A normalizing flow is a type of deep generative model that builds up a complex data distribution by applying a sequence of invertible transformations to a simple starting distribution, usually plain random noise. Because every step is invertible and its mathematical effect on probability can be tracked exactly, a flow can run in two directions: forward to turn noise into a realistic sample, and backward to turn a real example into noise while reporting precisely how likely that example is.

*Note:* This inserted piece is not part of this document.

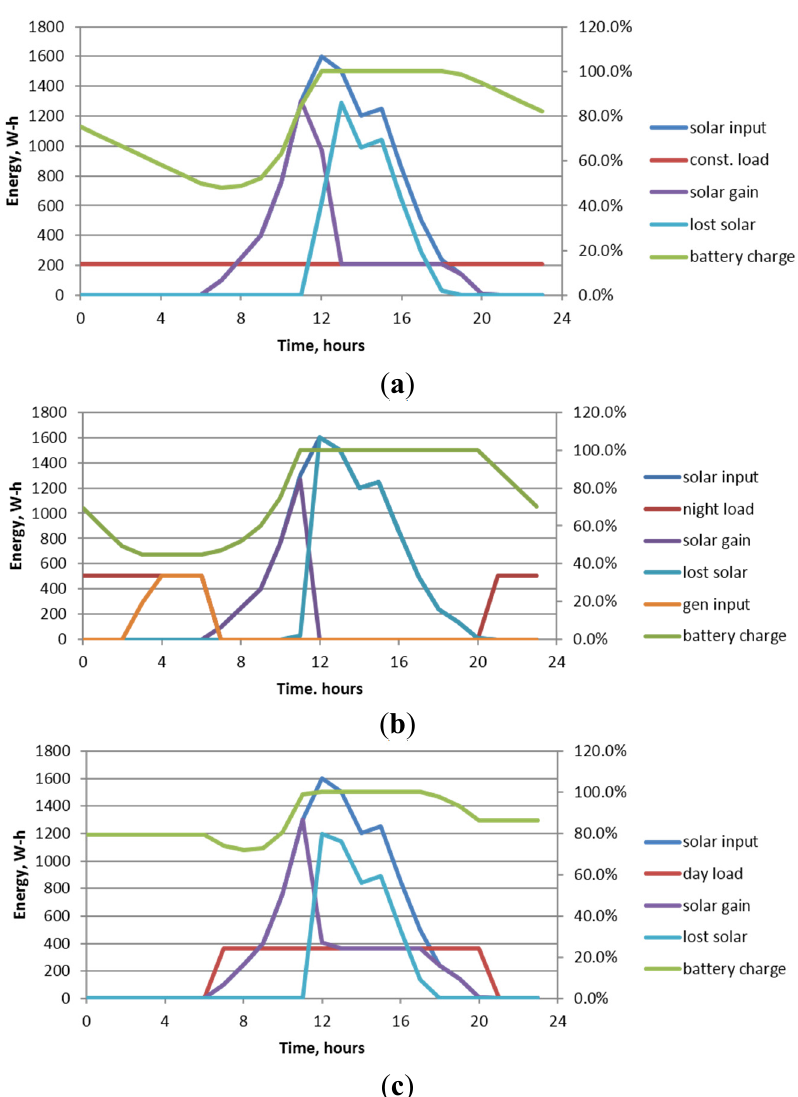
Figure 4. ( a ) Energy flows and state of battery bank charge for sunny day with constant electrical load over 24 hours with double the solar input; ( b ) Energy flows and state of battery bank charge for sunny day with constant electrical load concentrated during nighttime hours with double the solar input; ( c ) Energy flows and state of battery bank charge for sunny day with constant electrical load concentrated during daylight hours with double the solar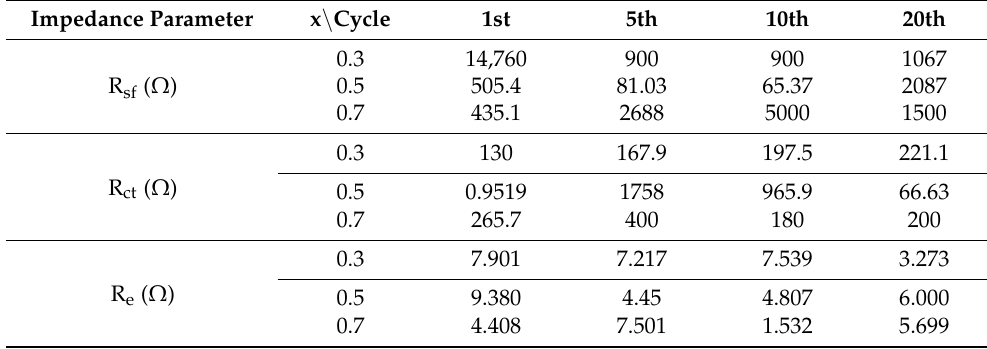
Table 2. Impedance parameters obtained after fitting the EIS experimental data based on the EEC model shown in Figure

This exact-likelihood property is what distinguishes normalizing flows from the other two classic families of generative models. Generative adversarial networks produce sharp images but give no probability estimate, and variational autoencoders provide only an approximate likelihood. Flows give an exact one, which matters for tasks like anomaly detection, density estimation, and any setting where calibrated probabilities are needed. The cost is architectural: every layer must be invertible and structured so its likelihood contribution is cheap to compute, which constrains the design. The Glow model, introduced by OpenAI in 2018, is a well-known example that used learnable invertible convolutions to generate and edit realistic faces.
In raw image quality, normalizing flows were eventually overtaken by GANs and then diffusion models, but the underlying mathematics of invertible, continuous transformations proved durable. It resurfaced in continuous normalizing flows and in flow matching, a training method behind some of the newest image and video generators. For a business or general reader, normalizing flows are worth knowing as the third main approach to teaching machines to generate data, the one that keeps an honest, exact accounting of probability.